CONSIGNE A
Répondez à ces questions sur l'extrait consacré à la catastrophe d'AZF :
(i) Combien de morts l'explosion a-t-elle faits ?
(ii) Combien d'emplois Total avait-il promis de créer ?
(iii) Pour combien de ses salariés Total avait-il affirmé trouver des solutions ?

━━ EXTRAIT

Le 21 septembre dernier, les Toulousains commémoraient la pire catastrophe industrielle ayant eu lieu en France. 3 ans après où en est-on ? Aperçu quasi-photographique.

Rappelons-le, l’explosion du 21 septembre 2001 de l’usine AZF a fait 30 morts et près de 5 000 blessés ; 35 000 logements ont été endommagés et 6 000 personnes ont dû être relogées ; au niveau des dommages corporels, il y a eu 13 000 dossiers de déposés dont seulement 8 000 sont pour l’instant indemnisés. Différentes manifestations ont eu lieu dans Toulouse, notamment celle des victimes et sinistrés qui dénonçaient et déploraient les trop nombreux litiges encore en souffrance et les promesses non-tenues : par exemple, celle de Total de créer 1 046 emplois, alors que, pour l’instant il y a eu moins de 250 emplois recensés et que l’usine de fabrication de panneaux solaires promise par Total ne créera que 70 emplois (au lieu de 100) et seulement en 2007. Quant au centre de recherches « Cancéropole » qui devrait être construit sur les terrains d’AZF, les dates sont encore incertaines et, de toute façon, éloignées. La manifestation des anciens salariés d’AZF était d’une toute autre nature mais ressemblait à celle de l’année précédente. Cette réunion, sur les lieux de la catastrophe, rassemblait les salariés et leurs familles qui voulaient rester entre eux, mais aussi tout le staff de la direction du groupe Grande Paroisse (filiale engrais de Total). On peut comprendre que ces gens, particulièrement touchés, aient envie de partager cette douleur ensemble, mais de là à faire dans l’« œcuménisme » avec les patrons… C’est bien l’effet secondaire de cette catastrophe, d’avoir conduit quasiment l’ensemble des salariés d’AZF dans le giron paternel de leur patron et de Total [1]. C’est oublier que Total, qui avait affirmé trouver des solutions pour l’ensemble de ses salariés (456) à travers des préretraites, des mutations et des places dans d’autres métiers, a encore quelques cas « difficiles » à gérer (notamment un ancien syndicaliste CGT) et qu’une autre usine du groupe située à quelques kilomètres a été fermée en juin dernier.

━━━━

CONSIGNE B
Redonnez tel quel le passage du listing qui va de la ligne contenant « As you may know, the » jusqu'à la fin du listing, ces deux bornes comprises. N'incluez pas les images dans votre réponse.

━━ DONNÉES À TRAITER

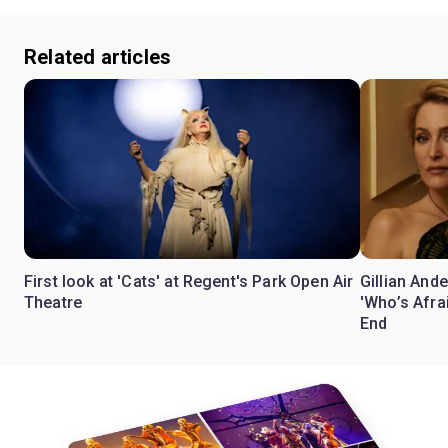
Related articles
First look at 'Cats' at Regent's Park Open Air
Gillian Ande
Theatre
'Who’s Afra
End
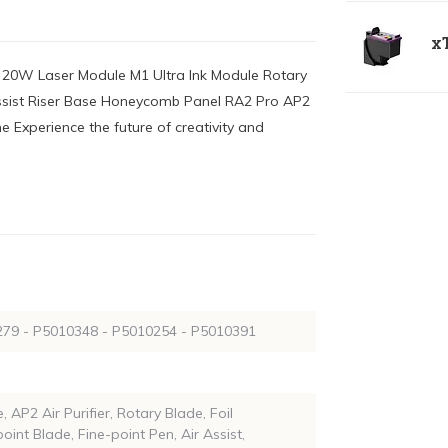
xT
ra 20W Laser Module M1 Ultra Ink Module Rotary
 Assist Riser Base Honeycomb Panel RA2 Pro AP2
ne Experience the future of creativity and
79 - P5010348 - P5010254 - P5010391
, AP2 Air Purifier, Rotary Blade, Foil
oint Blade, Fine-point Pen, Air Assist,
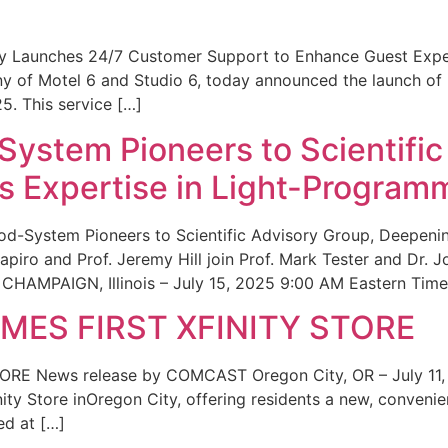
ity Launches 24/7 Customer Support to Enhance Guest Exp
ny of Motel 6 and Studio 6, today announced the launch of
25. This service […]
System Pioneers to Scientific
 Expertise in Light-Program
od-System Pioneers to Scientific Advisory Group, Deepenin
iro and Prof. Jeremy Hill join Prof. Mark Tester and Dr. 
CHAMPAIGN, Illinois – July 15, 2025 9:00 AM Eastern Time 
ES FIRST XFINITY STORE
 News release by COMCAST Oregon City, OR – July 11,
inity Store inOregon City, offering residents a new, convenien
ed at […]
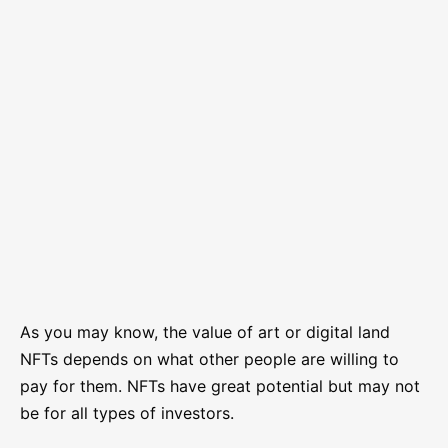
As you may know, the value of art or digital land
NFTs depends on what other people are willing to
pay for them. NFTs have great potential but may not
be for all types of investors.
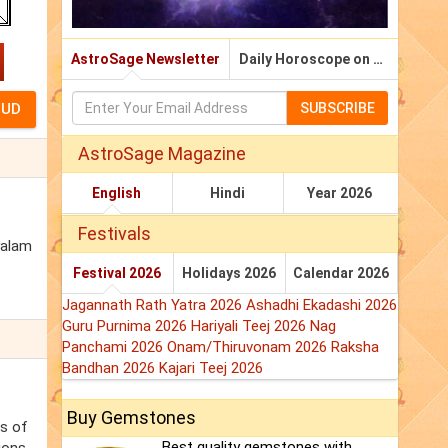
AstroSage Newsletter
Daily Horoscope on Email
SUBSCRIBE
AstroSage Magazine
English
Hindi
Year 2026
Festivals
yalam
Festival 2026
Holidays 2026
Calendar 2026
Jagannath Rath Yatra 2026
Ashadhi Ekadashi 2026
Guru Purnima 2026
Hariyali Teej 2026
Nag
Panchami 2026
Onam/Thiruvonam 2026
Raksha
Bandhan 2026
Kajari Teej 2026
Buy Gemstones
ss of
Best quality gemstones with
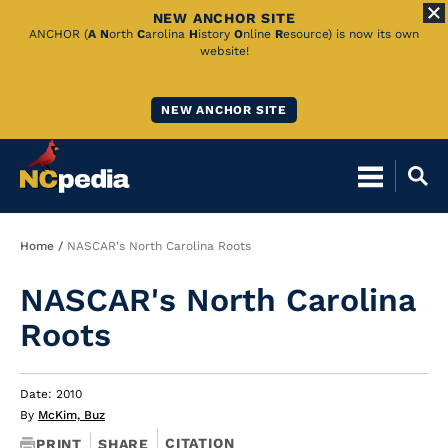
NEW ANCHOR SITE
Skip
ANCHOR (
A
N
orth
C
arolina
H
istory
O
nline
R
esource) is now its own
website!
to
Main
NEW ANCHOR SITE
Content
Breadcrumb
Home
NASCAR's North Carolina Roots
NASCAR's North Carolina
Roots
Date: 2010
By
McKim, Buz
CITATION
PRINT
SHARE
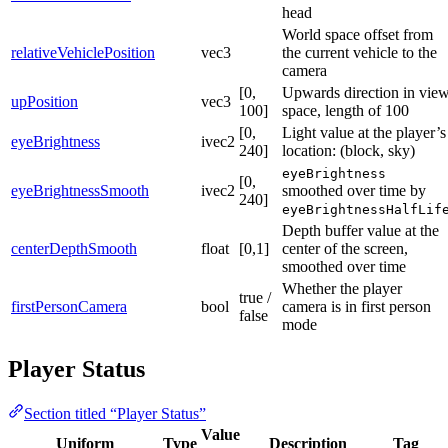
head
World space offset from
relativeVehiclePosition
vec3
the current vehicle to the
camera
[0,
Upwards direction in vie
upPosition
vec3
100]
space, length of 100
[0,
Light value at the player’s
eyeBrightness
ivec2
240]
location: (block, sky)
eyeBrightness
[0,
eyeBrightnessSmooth
ivec2
smoothed over time by
240]
eyeBrightnessHalfLif
Depth buffer value at the
centerDepthSmooth
float
[0,1]
center of the screen,
smoothed over time
Whether the player
true /
firstPersonCamera
bool
camera is in first person
false
mode
Player Status
Section titled “Player Status”
Value
Uniform
Type
Description
Tag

━━━━

VOTRE RÉPONSE A
(i) 30 morts.
(ii) 1 046 emplois.
(iii) 456 salariés.

VOTRE RÉPONSE B
As you may know, the value of art or digital land
NFTs depends on what other people are willing to
pay for them. NFTs have great potential but may not
be for all types of investors.
AstroSage Newsletter
Daily Horoscope on Email
SUBSCRIBE
AstroSage Magazine
English
Hindi
Year 2026
Festivals
yalam
Festival 2026
Holidays 2026
Calendar 2026
Jagannath Rath Yatra 2026
Ashadhi Ekadashi 2026
Guru Purnima 2026
Hariyali Teej 2026
Nag
Panchami 2026
Onam/Thiruvonam 2026
Raksha
Bandhan 2026
Kajari Teej 2026
Buy Gemstones
ss of
Best quality gemstones with
NEW ANCHOR SITE
Skip
ANCHOR (
A
N
orth
C
arolina
H
istory
O
nline
R
esource) is now its own
website!
to
Main
NEW ANCHOR SITE
Content
Breadcrumb
Home
NASCAR's North Carolina Roots
NASCAR's North Carolina
Roots
Date: 2010
By
McKim, Buz
CITATION
PRINT
SHARE
head
World space offset from
relativeVehiclePosition
vec3
the current vehicle to the
camera
[0,
Upwards direction in vie
upPosition
vec3
100]
space, length of 100
[0,
Light value at the player’s
eyeBrightness
ivec2
240]
location: (block, sky)
eyeBrightness
[0,
eyeBrightnessSmooth
ivec2
smoothed over time by
240]
eyeBrightnessHalfLif
Depth buffer value at the
centerDepthSmooth
float
[0,1]
center of the screen,
smoothed over time
Whether the player
true /
firstPersonCamera
bool
camera is in first person
false
mode
Player Status
Section titled “Player Status”
Value
Uniform
Type
Description
Tag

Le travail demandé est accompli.